When Charlie Manuel gets home from a long evening of waiting for the Phillies to make contact with the baseball - the kind of thing that can make an old hitting coach a little cranky - he unwinds by watching another game or two on replay. He doesn't usually agree with a lot of what he sees.
"I see guys chasing balls. I see guys with a 2-and-0 count going after balls in the dirt. I see guys who are dead fastball hitters, who should never swing at a breaking ball unless they got two strikes, see them chase 2-and-0 breaking balls and balls outside the strike zone," Manuel said. "Those are the things I see. But if everyone else does it, that doesn't mean we have to do it, too."
So, you can only imagine Manuel's delight Wednesday night when Shane Victorino - the very first Phillies batter of the evening - got ahead by 2-0 on Los Angeles pitcher Hiroki Kuroda and then tried to muscle an up-and-in fastball he had very little chance to handle.
Victorino topped a soft foul dribbler and, just like that, the Phils' offense was motoring along once again, with the old hitting coach grumbling in the dugout.
"I call it 'plate discipline.' Or being afraid to go deep in the count," Manuel said before the game, not picking on any particular player. "It's unacceptable. It's bad."
Those two words are accurate for describing the offense at the moment, and the problems go well beyond just the occasional bonehead decision at the plate, regardless of how much they steam the manager. On Wednesday, the offense produced a total of five hits in the 2-0 win. Enough this time, but not usually.
Take your pick among the popular theories for explaining the issue or just order the combo platter. The injuries are the problem. The creeping decrepitude of the roster is the problem. The overall talent level is the problem. The Phillies can't hit for power any longer. They miss Jayson Werth. They miss Cody Ransom. They miss Johnny Callison. Everyone has a theory.
It is probably a little bit of all of that, but with some understandable emphasis on the injuries. Four of their regular positions players - Carlos Ruiz, Chase Utley, Domonic Brown, and Victorino - have been on the disabled list for a combined three months of man-games. Utley's still not himself and will have to be managed with care to stay on the field for the rest of the season. He didn't start Wednesday night after playing five days in a row.
Then, you've got Raul Ibanez scuffling along, and Ryan Howard being pitched around a lot, and Jimmy Rollins battling a knee bruise and, well, it has added up. The team is hitting more than 10 points below its 2010 batting average and is on a pace to hit 44 fewer home runs. And 2010 was no great shakes by their previous offensive standards.

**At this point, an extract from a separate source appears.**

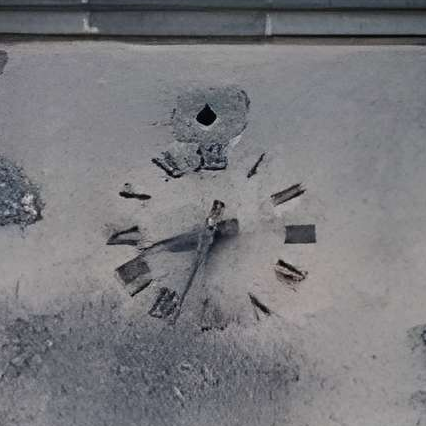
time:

"Right now, we don't hit the ball hard enough to score runs," Manuel said. "We went five innings in Pittsburgh the other night and didn't barrel the ball up once. We didn't come close to hitting the ball hard. Right now, we don't hit home runs. We don't have enough speed to 'little ball.' Put a clock on us and see how fast we run."
There weren't a lot of opportunities to run around the bases against the Dodgers early in the game as Kuroda and Cole Hamels blistered their way through the steamy, heavy night. Kuroda allowed only a single to Placido Polanco through the first four innings.
What passes for an offensive explosion took place in the sixth as Howard and Ibanez chased Kuroda with back-to-back extra-base hits. It might be a major-league rule that any pitcher allowing consecutive extra-base hits to the Phillies has to leave the game. Either way, after Howard drove a fastball into the first row of the right-field seats and Ibanez doubled into center, Kuroda was removed. When the Phils added another run in the seventh, that was going to be it for the night, but it was going to be enough thanks to Hamels and to the Dodgers, who have some combo platter issues of their own.
The Phils are now 13-22 in games in which they score fewer than four runs. When they hit the magic number of four runs, they are 24-3, best in baseball. It seems like an easy formula, and it is. But for them, it isn't an easy task any longer.
There are 100 games left in the season. The Phillies are comfortably in first place in the division - and have scored more runs than either Atlanta or Florida, by the way - and could conceivably coast home just like this.
The grouchy former hitting coach would rather not count on that, however. He's seen too many sure things go wrong and too many bad at-bats that become endless replays in the night.
"There's a lot of baseball left. They've got time to get all the hits they want," Manuel said. "This would be a good time for them to start."
Well, maybe when the next series starts against the Cubs on Thursday. As the man said, now would be fine.